Schoke Jewish Family Service (JFS) in Stamford, Connecticut, is proud to announce its eighth Annual Saul Cohen-Schoke JFS Lecture on Thursday, November 17, at 7:30 p.m. at the Ferguson Library in Stamford. Barry Shrage, professor, Horenstein Program for Jewish Communal Leadership and Cohen Center for Modern Jewish Studies, Brandeis University, will be the featured speaker. He will be speaking on the topic, “What Drives Us Apart and What Holds Us Together? Jewish Identity, Jewish Community and the Jewish People.”
In addition to being a faculty member at Brandeis University, Shrage served as president of Combined Jewish Philanthropies (CJP) for 31 years. He is a passionate supporter of Jewish education and other programs to strengthen Jewish identity. Working with synagogues and day schools, he assisted in the creation of many initiatives, including Me’ah, an intensive Jewish adult education curriculum; a large-scale program to improve day school quality; and incentive grant programs to support Jewish overnight camp opportunities and boost day school enrollment.
Shrage’s community involvement included expansion and innovation in human services for the most vulnerable, including people with disabilities, the elderly, immigrants and refugees in the Boston area. CJP developed a large-scale program serving Jews who were living in poverty.
For Shrage, our direct relationship with Israel is key to the development of Jewish identity for the next generation. Accordingly, he helped to create the Boston-Haifa Connection, he embraced the power of Taglit-Birthright Israel, helped spearhead CJP’s Birthright Israel Campus Initiative and vastly expanded young adult programs aimed at helping them to understand and engage with Israel and become more committed and educated Jews.
Professor Shrage provided a preview of his lecture and discussed the challenges faced by American Jews in retaining their Jewish identity and how this connects with our relationship to Israel. He maintained that the Jewish identity of our children and grandchildren is deeply dependent on our sense of connection and love for the Jewish people and our relationship to Israel.
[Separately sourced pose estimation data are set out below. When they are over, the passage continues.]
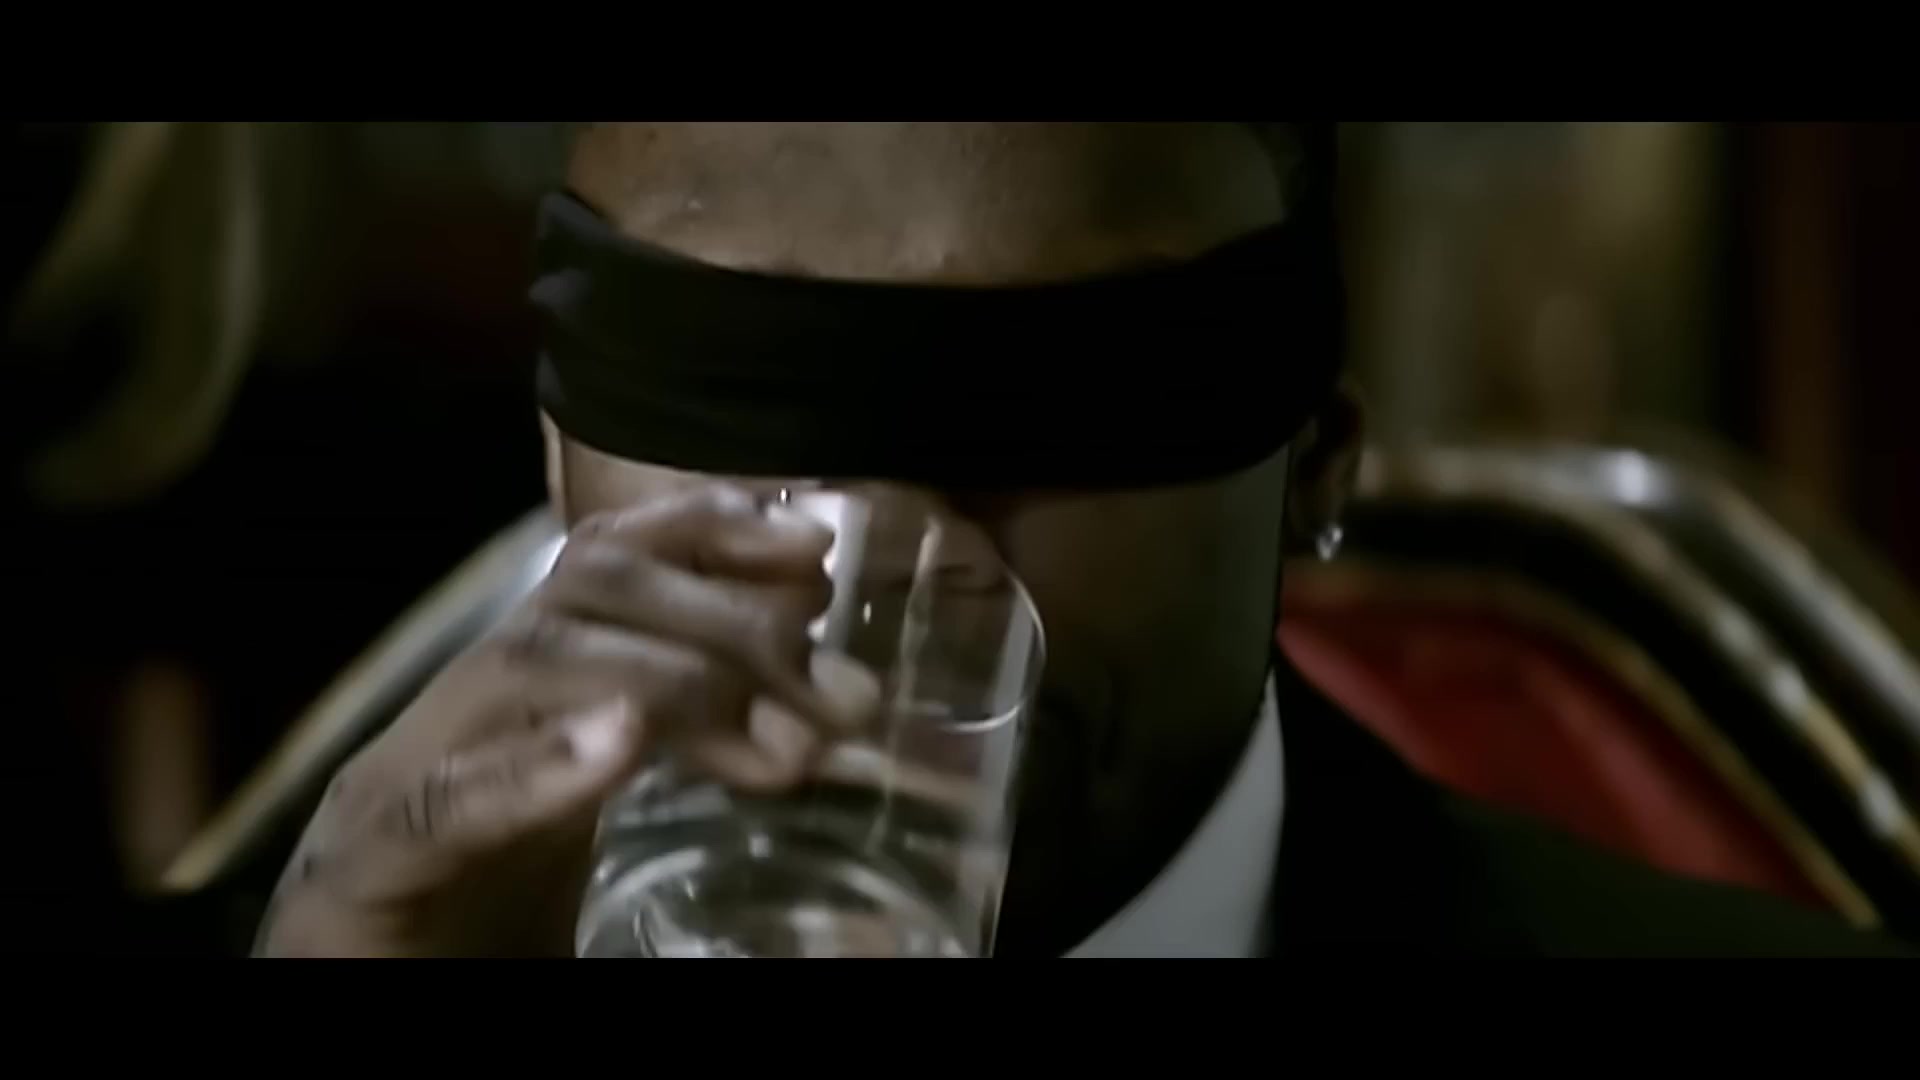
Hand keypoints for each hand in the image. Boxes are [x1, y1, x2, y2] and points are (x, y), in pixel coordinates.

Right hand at [253, 485, 880, 956]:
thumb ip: (695, 744)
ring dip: (672, 685)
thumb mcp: (605, 809)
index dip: (710, 530)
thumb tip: (834, 703)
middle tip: (840, 695)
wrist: (356, 987)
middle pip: (584, 595)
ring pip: (524, 667)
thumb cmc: (486, 911)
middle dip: (727, 619)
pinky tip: (616, 741)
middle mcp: (457, 706)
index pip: (607, 559)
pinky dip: (536, 768)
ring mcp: (402, 775)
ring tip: (775, 745)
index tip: (817, 545)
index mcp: (515, 688)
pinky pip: (442, 804)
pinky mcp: (366, 867)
Some question the connection of today’s young people to the Jewish state, but their participation in Birthright trips quickly dispels that concern.
Shrage explained, “Since its inception, Birthright has sent 700,000-plus young Jews to Israel and is by all measures, along with dozens of other immersive encounter programs, at the heart of our best strategies for bringing our two communities closer together.”
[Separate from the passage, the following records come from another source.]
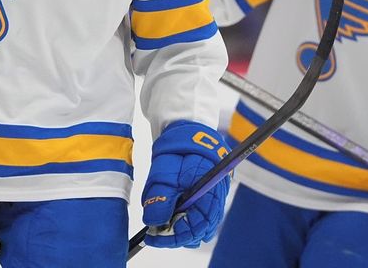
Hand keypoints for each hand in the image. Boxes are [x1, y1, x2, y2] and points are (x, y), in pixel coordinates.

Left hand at [141, 120, 230, 248]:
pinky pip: (193, 215)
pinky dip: (178, 216)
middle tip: (153, 230)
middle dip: (174, 233)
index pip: (195, 229)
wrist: (188, 130)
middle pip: (196, 232)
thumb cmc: (180, 149)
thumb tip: (154, 222)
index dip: (173, 237)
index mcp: (209, 197)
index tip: (153, 236)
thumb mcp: (165, 173)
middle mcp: (214, 203)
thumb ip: (160, 199)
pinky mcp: (203, 197)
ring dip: (175, 225)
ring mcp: (210, 200)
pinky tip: (166, 211)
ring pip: (194, 225)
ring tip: (158, 218)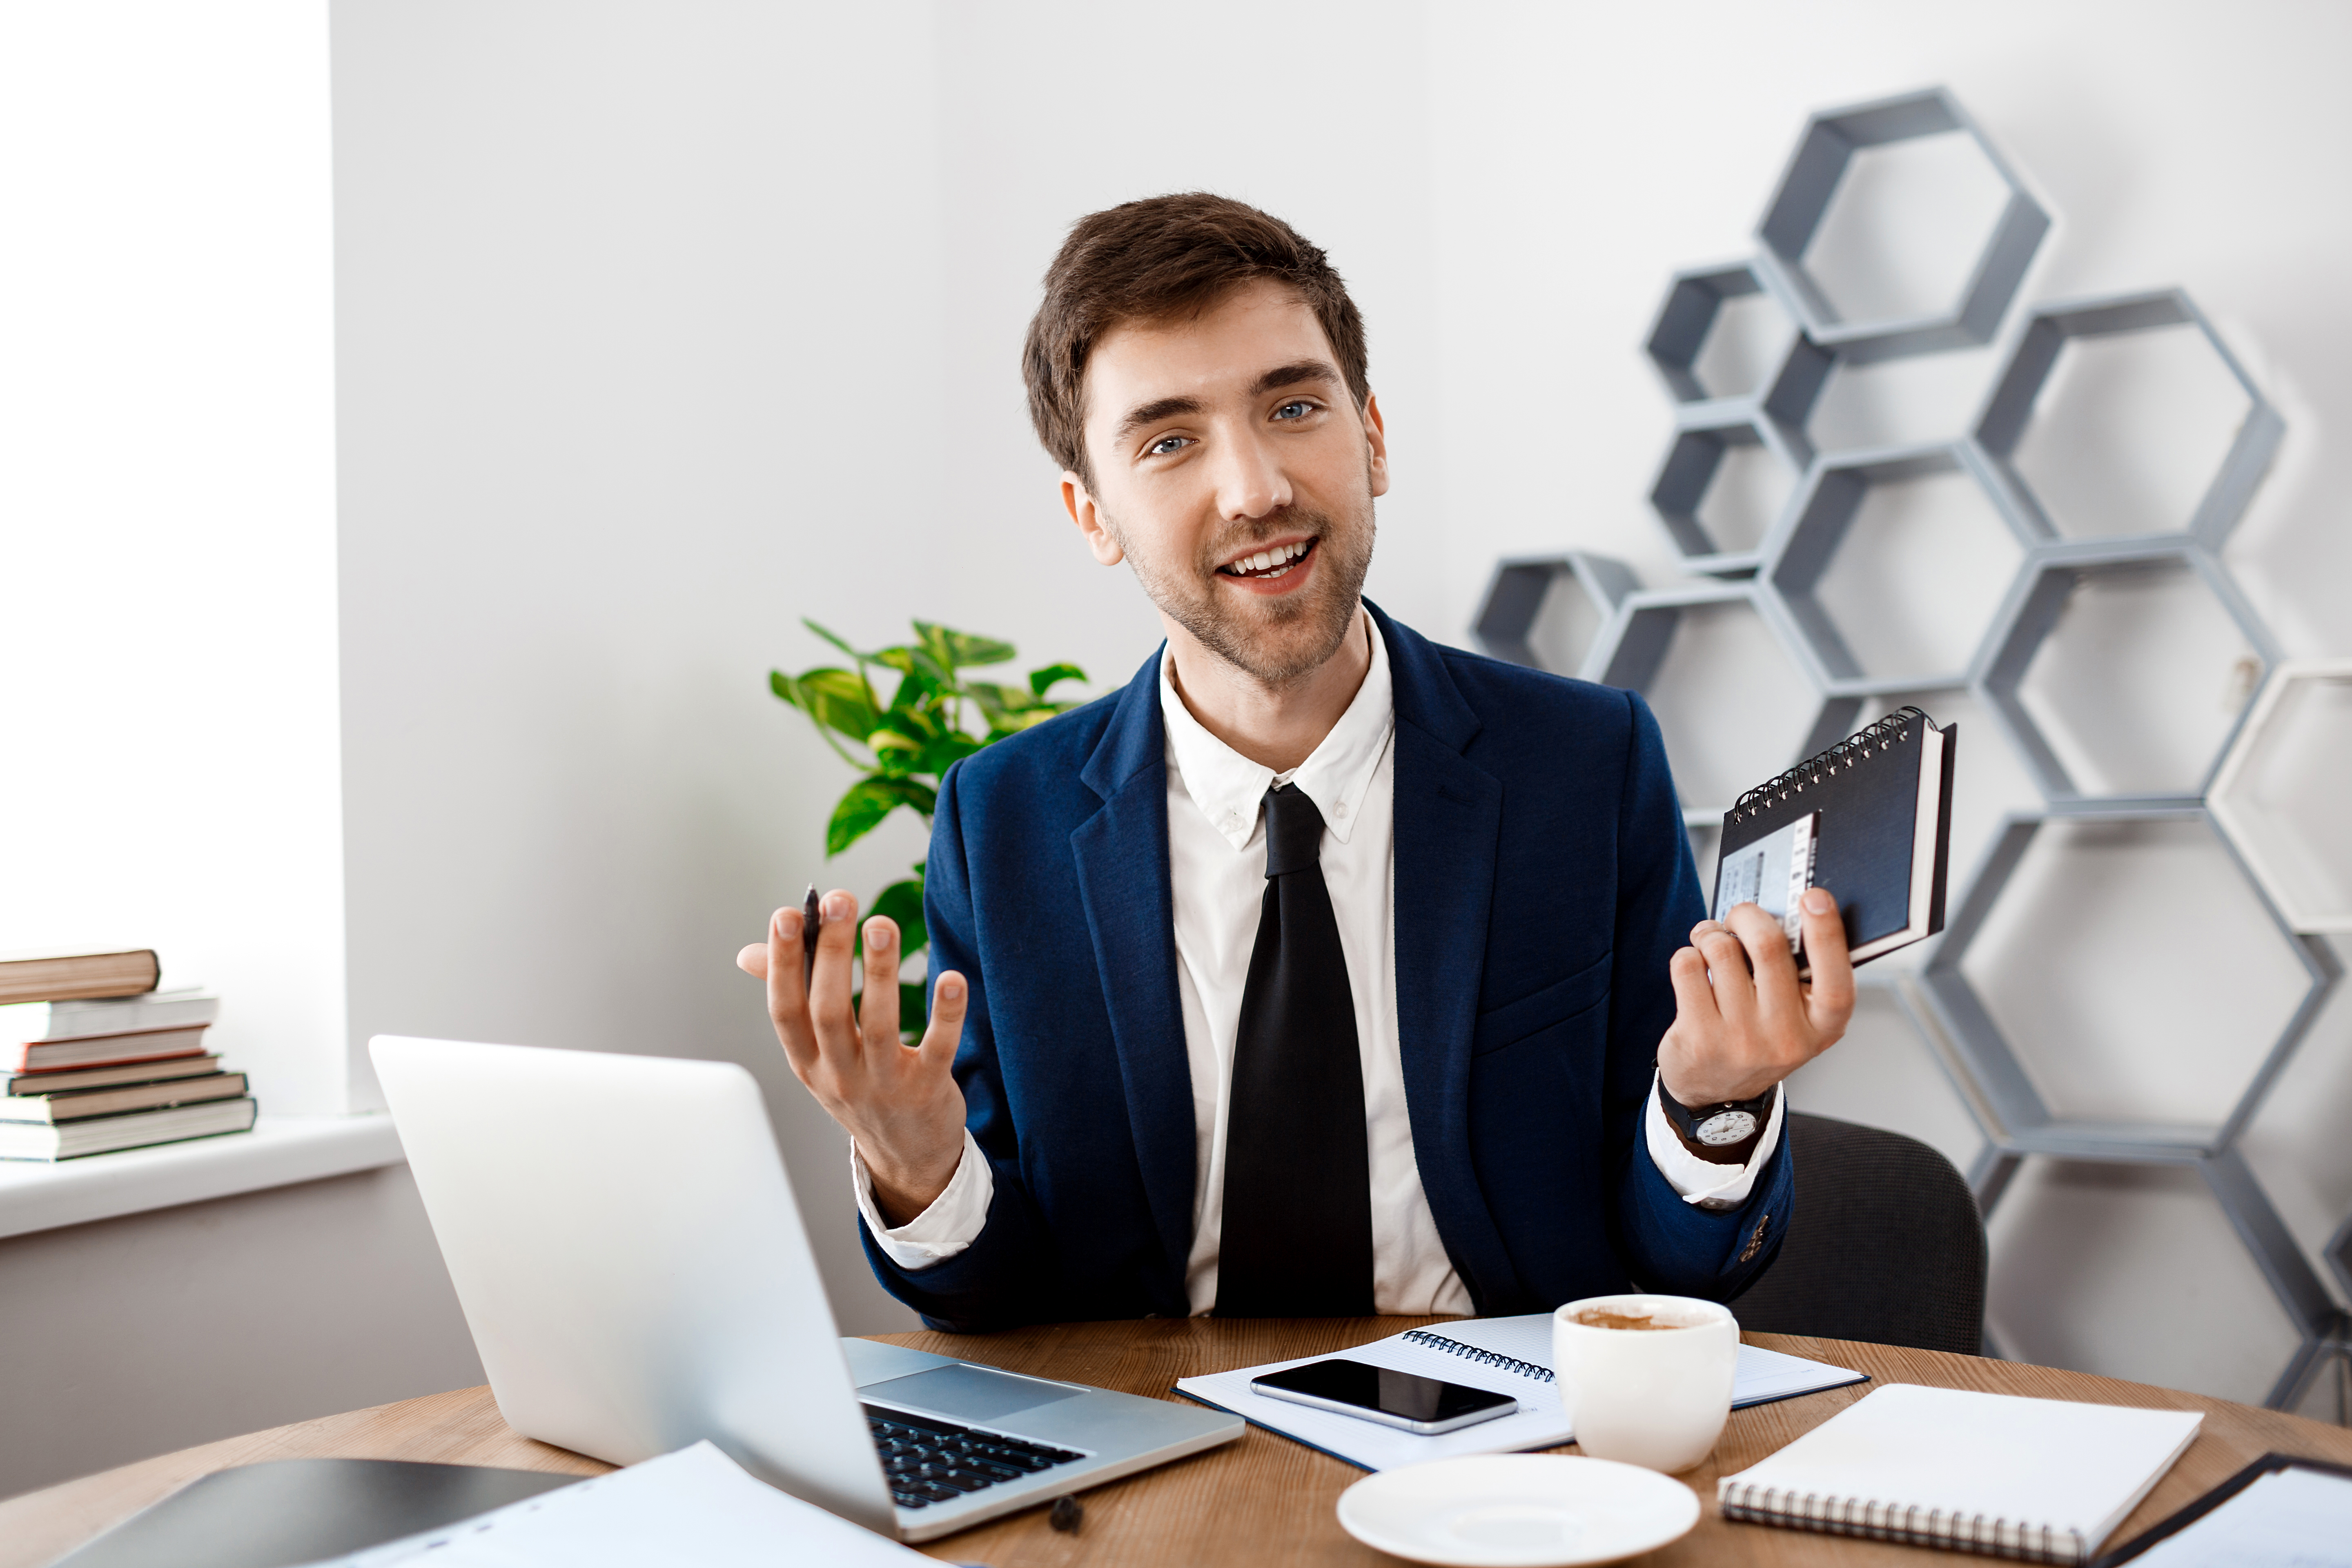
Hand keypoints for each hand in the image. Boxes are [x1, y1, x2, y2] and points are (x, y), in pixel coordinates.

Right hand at [735, 890, 968, 1224]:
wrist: (905, 1157)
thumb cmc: (857, 1087)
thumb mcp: (815, 1055)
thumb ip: (791, 998)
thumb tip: (749, 953)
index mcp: (806, 1060)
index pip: (784, 1009)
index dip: (783, 963)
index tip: (787, 915)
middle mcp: (838, 1074)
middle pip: (829, 1010)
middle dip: (832, 953)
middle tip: (840, 900)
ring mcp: (883, 1085)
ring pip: (879, 1026)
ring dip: (881, 972)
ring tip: (882, 923)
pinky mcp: (927, 1090)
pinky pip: (936, 1048)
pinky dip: (945, 1015)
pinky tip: (952, 978)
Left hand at [1656, 887, 1853, 1106]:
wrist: (1717, 1094)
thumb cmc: (1760, 1036)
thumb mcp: (1795, 1016)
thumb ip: (1798, 974)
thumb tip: (1783, 913)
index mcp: (1822, 1027)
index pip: (1836, 981)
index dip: (1828, 935)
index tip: (1813, 897)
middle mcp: (1786, 1037)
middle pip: (1769, 947)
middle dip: (1747, 915)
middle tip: (1738, 917)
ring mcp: (1741, 1040)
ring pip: (1722, 951)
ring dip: (1711, 934)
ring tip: (1710, 943)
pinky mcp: (1699, 1039)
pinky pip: (1688, 966)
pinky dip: (1687, 955)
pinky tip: (1693, 968)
The empathy toward fellow Jews that will further cement feelings of Jewish identity within young people also depends on the connection to community and people-to-people partnership programs. For most Jews to connect “as Jews” to learning, religion, spirituality, culture or philosophy, there must exist a love for the Jewish people. In addition to an immersive experience in Israel, young Jews must connect to community needs, whether as professionals within the social services field or by volunteering in community centers or Federation programs, and within institutions created to assist those Jews in need of special services.
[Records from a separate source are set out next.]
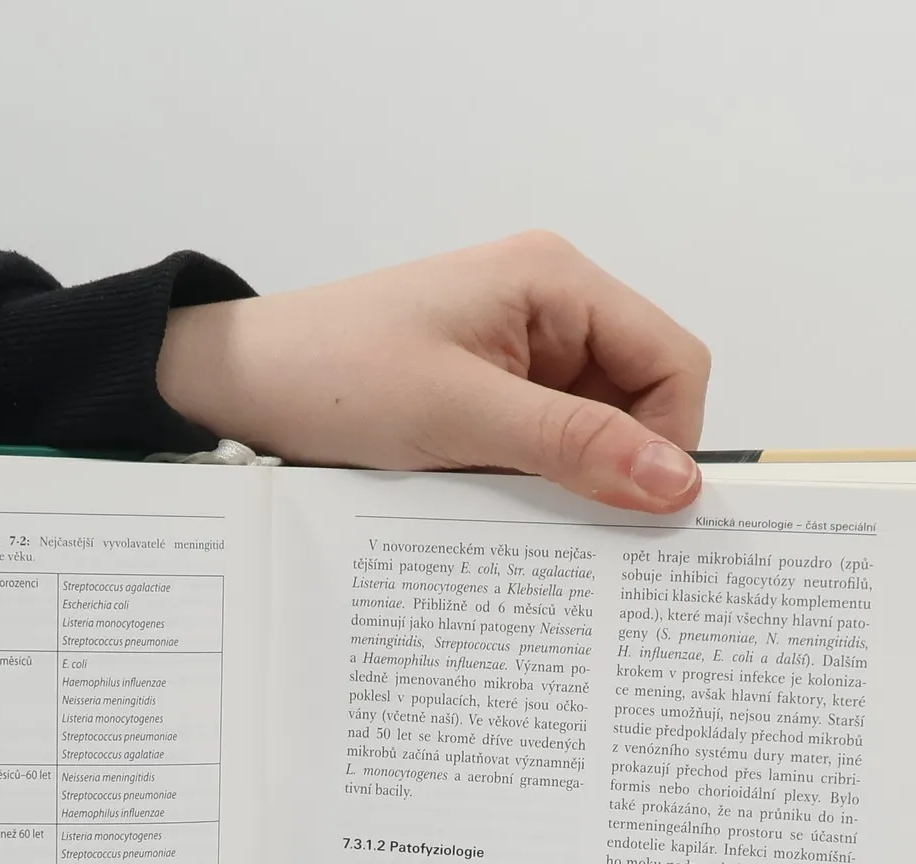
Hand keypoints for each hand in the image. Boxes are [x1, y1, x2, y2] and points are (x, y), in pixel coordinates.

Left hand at [158, 231, 710, 511]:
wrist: (239, 384)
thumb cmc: (332, 374)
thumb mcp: (458, 414)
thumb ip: (572, 445)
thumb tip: (676, 482)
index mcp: (557, 282)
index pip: (673, 362)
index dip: (670, 440)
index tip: (637, 511)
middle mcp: (550, 311)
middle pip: (640, 403)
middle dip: (618, 467)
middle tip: (577, 528)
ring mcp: (519, 358)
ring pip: (593, 436)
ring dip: (570, 483)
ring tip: (516, 514)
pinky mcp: (486, 399)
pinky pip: (543, 450)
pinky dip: (533, 486)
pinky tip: (495, 509)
Shrage stated, “We can’t live and flourish without each other.” We need each other. The bonds that tie us together must be reinforced with thoughtful initiatives. Shrage added, “For my part, after 50 years serving the Jewish community, I remain an optimist with unshakable faith in the Jewish future. All that’s needed is a leap of empathy.”
The eighth Annual Saul Cohen-Schoke JFS Lecture is offered to the community by Mimi Cohen in honor of her husband, Saul Cohen, z”l, who passed away in March of 2019.